**Work instruction**
The expected output is every entry, repeated word for word.

———

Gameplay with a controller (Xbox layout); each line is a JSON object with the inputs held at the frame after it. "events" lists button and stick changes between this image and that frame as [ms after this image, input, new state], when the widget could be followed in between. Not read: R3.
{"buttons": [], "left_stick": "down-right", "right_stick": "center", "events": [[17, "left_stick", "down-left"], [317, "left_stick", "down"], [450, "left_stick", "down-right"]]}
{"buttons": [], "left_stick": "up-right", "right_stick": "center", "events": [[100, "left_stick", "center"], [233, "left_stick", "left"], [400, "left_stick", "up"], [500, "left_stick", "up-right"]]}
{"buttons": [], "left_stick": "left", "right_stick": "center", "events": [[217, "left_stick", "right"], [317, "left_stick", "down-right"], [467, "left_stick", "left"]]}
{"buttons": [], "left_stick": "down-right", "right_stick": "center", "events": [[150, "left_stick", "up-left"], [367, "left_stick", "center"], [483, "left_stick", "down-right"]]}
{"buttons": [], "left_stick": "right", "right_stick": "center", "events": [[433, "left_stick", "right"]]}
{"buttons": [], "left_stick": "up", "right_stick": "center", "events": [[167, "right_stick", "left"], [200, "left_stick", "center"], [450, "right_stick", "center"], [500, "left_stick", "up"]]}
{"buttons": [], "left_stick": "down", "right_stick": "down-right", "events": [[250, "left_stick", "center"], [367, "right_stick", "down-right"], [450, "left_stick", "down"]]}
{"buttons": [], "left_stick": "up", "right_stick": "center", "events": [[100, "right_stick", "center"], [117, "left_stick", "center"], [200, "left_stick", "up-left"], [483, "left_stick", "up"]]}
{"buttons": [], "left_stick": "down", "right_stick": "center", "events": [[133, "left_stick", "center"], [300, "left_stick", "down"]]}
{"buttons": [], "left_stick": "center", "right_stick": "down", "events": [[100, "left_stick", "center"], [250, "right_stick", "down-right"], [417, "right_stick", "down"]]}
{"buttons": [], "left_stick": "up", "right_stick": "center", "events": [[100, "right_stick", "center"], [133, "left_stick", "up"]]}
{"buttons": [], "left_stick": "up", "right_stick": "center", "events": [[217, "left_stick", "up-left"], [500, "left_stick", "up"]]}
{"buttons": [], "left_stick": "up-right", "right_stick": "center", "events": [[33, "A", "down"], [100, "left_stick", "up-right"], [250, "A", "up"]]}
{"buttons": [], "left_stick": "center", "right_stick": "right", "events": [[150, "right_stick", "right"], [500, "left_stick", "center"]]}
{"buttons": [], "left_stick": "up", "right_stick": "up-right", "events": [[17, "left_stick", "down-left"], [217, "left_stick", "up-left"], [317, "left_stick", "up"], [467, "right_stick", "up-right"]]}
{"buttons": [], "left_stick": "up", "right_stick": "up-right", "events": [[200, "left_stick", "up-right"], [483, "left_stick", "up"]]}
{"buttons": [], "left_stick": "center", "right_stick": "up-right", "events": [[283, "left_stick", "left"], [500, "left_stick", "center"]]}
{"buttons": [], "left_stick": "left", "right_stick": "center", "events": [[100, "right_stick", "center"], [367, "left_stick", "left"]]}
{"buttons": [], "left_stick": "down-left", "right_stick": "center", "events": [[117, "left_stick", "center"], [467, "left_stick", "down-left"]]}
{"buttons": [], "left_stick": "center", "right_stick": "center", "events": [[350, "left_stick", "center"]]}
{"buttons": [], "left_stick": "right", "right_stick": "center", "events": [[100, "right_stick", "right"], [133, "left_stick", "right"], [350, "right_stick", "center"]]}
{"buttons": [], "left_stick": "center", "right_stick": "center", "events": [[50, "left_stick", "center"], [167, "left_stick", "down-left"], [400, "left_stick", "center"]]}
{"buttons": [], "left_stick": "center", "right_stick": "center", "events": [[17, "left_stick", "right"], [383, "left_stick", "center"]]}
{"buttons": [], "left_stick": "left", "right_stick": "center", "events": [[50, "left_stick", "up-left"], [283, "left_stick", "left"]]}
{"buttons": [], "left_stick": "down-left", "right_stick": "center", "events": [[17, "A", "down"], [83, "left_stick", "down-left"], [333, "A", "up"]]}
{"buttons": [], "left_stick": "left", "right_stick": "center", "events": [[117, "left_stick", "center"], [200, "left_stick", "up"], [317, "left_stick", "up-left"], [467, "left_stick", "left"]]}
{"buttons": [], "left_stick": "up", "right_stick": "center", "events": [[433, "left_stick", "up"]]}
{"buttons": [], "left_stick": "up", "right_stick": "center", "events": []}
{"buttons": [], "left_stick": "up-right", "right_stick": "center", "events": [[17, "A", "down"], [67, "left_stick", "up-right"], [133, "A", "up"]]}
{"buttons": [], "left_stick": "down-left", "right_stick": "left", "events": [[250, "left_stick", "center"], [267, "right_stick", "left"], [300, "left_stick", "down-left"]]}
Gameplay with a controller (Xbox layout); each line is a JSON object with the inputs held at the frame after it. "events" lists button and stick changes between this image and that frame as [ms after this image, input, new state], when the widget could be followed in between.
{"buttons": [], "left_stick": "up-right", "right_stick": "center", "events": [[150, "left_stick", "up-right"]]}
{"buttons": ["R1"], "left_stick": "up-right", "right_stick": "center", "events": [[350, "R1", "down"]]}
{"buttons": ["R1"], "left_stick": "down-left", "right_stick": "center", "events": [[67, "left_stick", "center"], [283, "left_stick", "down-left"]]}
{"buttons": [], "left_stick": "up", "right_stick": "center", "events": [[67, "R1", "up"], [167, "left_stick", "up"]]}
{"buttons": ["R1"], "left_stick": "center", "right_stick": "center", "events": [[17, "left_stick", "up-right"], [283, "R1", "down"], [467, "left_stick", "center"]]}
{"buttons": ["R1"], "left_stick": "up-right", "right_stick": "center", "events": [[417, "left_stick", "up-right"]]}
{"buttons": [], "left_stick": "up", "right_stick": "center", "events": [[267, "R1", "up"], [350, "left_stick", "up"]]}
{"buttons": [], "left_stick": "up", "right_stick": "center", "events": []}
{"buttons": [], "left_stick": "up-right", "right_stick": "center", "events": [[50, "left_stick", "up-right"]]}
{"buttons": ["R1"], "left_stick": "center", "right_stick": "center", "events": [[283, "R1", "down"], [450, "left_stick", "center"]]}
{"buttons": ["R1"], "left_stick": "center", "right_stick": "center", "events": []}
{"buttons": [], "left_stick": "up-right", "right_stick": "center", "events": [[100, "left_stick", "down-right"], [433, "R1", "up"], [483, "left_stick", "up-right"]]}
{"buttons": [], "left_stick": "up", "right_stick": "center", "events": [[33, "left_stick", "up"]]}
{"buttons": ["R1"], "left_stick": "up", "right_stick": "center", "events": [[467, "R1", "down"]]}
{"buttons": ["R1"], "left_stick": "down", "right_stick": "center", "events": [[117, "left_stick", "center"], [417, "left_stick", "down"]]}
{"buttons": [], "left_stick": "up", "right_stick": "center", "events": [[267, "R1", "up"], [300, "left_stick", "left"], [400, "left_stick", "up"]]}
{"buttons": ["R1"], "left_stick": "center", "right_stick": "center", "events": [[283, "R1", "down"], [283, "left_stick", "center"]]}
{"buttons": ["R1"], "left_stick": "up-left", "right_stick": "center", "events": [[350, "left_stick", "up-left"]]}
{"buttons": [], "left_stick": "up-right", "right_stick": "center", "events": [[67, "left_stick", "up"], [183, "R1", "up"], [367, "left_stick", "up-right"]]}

———

**Completed exercise**
Gameplay with a controller (Xbox layout); each line is a JSON object with the inputs held at the frame after it. "events" lists button and stick changes between this image and that frame as [ms after this image, input, new state], when the widget could be followed in between. Not read: R3.
{"buttons": [], "left_stick": "down-right", "right_stick": "center", "events": [[17, "left_stick", "down-left"], [317, "left_stick", "down"], [450, "left_stick", "down-right"]]}
{"buttons": [], "left_stick": "up-right", "right_stick": "center", "events": [[100, "left_stick", "center"], [233, "left_stick", "left"], [400, "left_stick", "up"], [500, "left_stick", "up-right"]]}
{"buttons": [], "left_stick": "left", "right_stick": "center", "events": [[217, "left_stick", "right"], [317, "left_stick", "down-right"], [467, "left_stick", "left"]]}
{"buttons": [], "left_stick": "down-right", "right_stick": "center", "events": [[150, "left_stick", "up-left"], [367, "left_stick", "center"], [483, "left_stick", "down-right"]]}
{"buttons": [], "left_stick": "right", "right_stick": "center", "events": [[433, "left_stick", "right"]]}
{"buttons": [], "left_stick": "up", "right_stick": "center", "events": [[167, "right_stick", "left"], [200, "left_stick", "center"], [450, "right_stick", "center"], [500, "left_stick", "up"]]}
{"buttons": [], "left_stick": "down", "right_stick": "down-right", "events": [[250, "left_stick", "center"], [367, "right_stick", "down-right"], [450, "left_stick", "down"]]}
{"buttons": [], "left_stick": "up", "right_stick": "center", "events": [[100, "right_stick", "center"], [117, "left_stick", "center"], [200, "left_stick", "up-left"], [483, "left_stick", "up"]]}
{"buttons": [], "left_stick": "down", "right_stick": "center", "events": [[133, "left_stick", "center"], [300, "left_stick", "down"]]}
{"buttons": [], "left_stick": "center", "right_stick": "down", "events": [[100, "left_stick", "center"], [250, "right_stick", "down-right"], [417, "right_stick", "down"]]}
{"buttons": [], "left_stick": "up", "right_stick": "center", "events": [[100, "right_stick", "center"], [133, "left_stick", "up"]]}
{"buttons": [], "left_stick": "up", "right_stick": "center", "events": [[217, "left_stick", "up-left"], [500, "left_stick", "up"]]}
{"buttons": [], "left_stick": "up-right", "right_stick": "center", "events": [[33, "A", "down"], [100, "left_stick", "up-right"], [250, "A", "up"]]}
{"buttons": [], "left_stick": "center", "right_stick": "right", "events": [[150, "right_stick", "right"], [500, "left_stick", "center"]]}
{"buttons": [], "left_stick": "up", "right_stick": "up-right", "events": [[17, "left_stick", "down-left"], [217, "left_stick", "up-left"], [317, "left_stick", "up"], [467, "right_stick", "up-right"]]}
{"buttons": [], "left_stick": "up", "right_stick": "up-right", "events": [[200, "left_stick", "up-right"], [483, "left_stick", "up"]]}
{"buttons": [], "left_stick": "center", "right_stick": "up-right", "events": [[283, "left_stick", "left"], [500, "left_stick", "center"]]}
{"buttons": [], "left_stick": "left", "right_stick": "center", "events": [[100, "right_stick", "center"], [367, "left_stick", "left"]]}
{"buttons": [], "left_stick": "down-left", "right_stick": "center", "events": [[117, "left_stick", "center"], [467, "left_stick", "down-left"]]}
{"buttons": [], "left_stick": "center", "right_stick": "center", "events": [[350, "left_stick", "center"]]}
{"buttons": [], "left_stick": "right", "right_stick": "center", "events": [[100, "right_stick", "right"], [133, "left_stick", "right"], [350, "right_stick", "center"]]}
{"buttons": [], "left_stick": "center", "right_stick": "center", "events": [[50, "left_stick", "center"], [167, "left_stick", "down-left"], [400, "left_stick", "center"]]}
{"buttons": [], "left_stick": "center", "right_stick": "center", "events": [[17, "left_stick", "right"], [383, "left_stick", "center"]]}
{"buttons": [], "left_stick": "left", "right_stick": "center", "events": [[50, "left_stick", "up-left"], [283, "left_stick", "left"]]}
{"buttons": [], "left_stick": "down-left", "right_stick": "center", "events": [[17, "A", "down"], [83, "left_stick", "down-left"], [333, "A", "up"]]}
{"buttons": [], "left_stick": "left", "right_stick": "center", "events": [[117, "left_stick", "center"], [200, "left_stick", "up"], [317, "left_stick", "up-left"], [467, "left_stick", "left"]]}
{"buttons": [], "left_stick": "up", "right_stick": "center", "events": [[433, "left_stick", "up"]]}
{"buttons": [], "left_stick": "up", "right_stick": "center", "events": []}
{"buttons": [], "left_stick": "up-right", "right_stick": "center", "events": [[17, "A", "down"], [67, "left_stick", "up-right"], [133, "A", "up"]]}
{"buttons": [], "left_stick": "down-left", "right_stick": "left", "events": [[250, "left_stick", "center"], [267, "right_stick", "left"], [300, "left_stick", "down-left"]]}
Gameplay with a controller (Xbox layout); each line is a JSON object with the inputs held at the frame after it. "events" lists button and stick changes between this image and that frame as [ms after this image, input, new state], when the widget could be followed in between.
{"buttons": [], "left_stick": "up-right", "right_stick": "center", "events": [[150, "left_stick", "up-right"]]}
{"buttons": ["R1"], "left_stick": "up-right", "right_stick": "center", "events": [[350, "R1", "down"]]}
{"buttons": ["R1"], "left_stick": "down-left", "right_stick": "center", "events": [[67, "left_stick", "center"], [283, "left_stick", "down-left"]]}
{"buttons": [], "left_stick": "up", "right_stick": "center", "events": [[67, "R1", "up"], [167, "left_stick", "up"]]}
{"buttons": ["R1"], "left_stick": "center", "right_stick": "center", "events": [[17, "left_stick", "up-right"], [283, "R1", "down"], [467, "left_stick", "center"]]}
{"buttons": ["R1"], "left_stick": "up-right", "right_stick": "center", "events": [[417, "left_stick", "up-right"]]}
{"buttons": [], "left_stick": "up", "right_stick": "center", "events": [[267, "R1", "up"], [350, "left_stick", "up"]]}
{"buttons": [], "left_stick": "up", "right_stick": "center", "events": []}
{"buttons": [], "left_stick": "up-right", "right_stick": "center", "events": [[50, "left_stick", "up-right"]]}
{"buttons": ["R1"], "left_stick": "center", "right_stick": "center", "events": [[283, "R1", "down"], [450, "left_stick", "center"]]}
{"buttons": ["R1"], "left_stick": "center", "right_stick": "center", "events": []}
{"buttons": [], "left_stick": "up-right", "right_stick": "center", "events": [[100, "left_stick", "down-right"], [433, "R1", "up"], [483, "left_stick", "up-right"]]}
{"buttons": [], "left_stick": "up", "right_stick": "center", "events": [[33, "left_stick", "up"]]}
{"buttons": ["R1"], "left_stick": "up", "right_stick": "center", "events": [[467, "R1", "down"]]}
{"buttons": ["R1"], "left_stick": "down", "right_stick": "center", "events": [[117, "left_stick", "center"], [417, "left_stick", "down"]]}
{"buttons": [], "left_stick": "up", "right_stick": "center", "events": [[267, "R1", "up"], [300, "left_stick", "left"], [400, "left_stick", "up"]]}
{"buttons": ["R1"], "left_stick": "center", "right_stick": "center", "events": [[283, "R1", "down"], [283, "left_stick", "center"]]}
{"buttons": ["R1"], "left_stick": "up-left", "right_stick": "center", "events": [[350, "left_stick", "up-left"]]}
{"buttons": [], "left_stick": "up-right", "right_stick": "center", "events": [[67, "left_stick", "up"], [183, "R1", "up"], [367, "left_stick", "up-right"]]}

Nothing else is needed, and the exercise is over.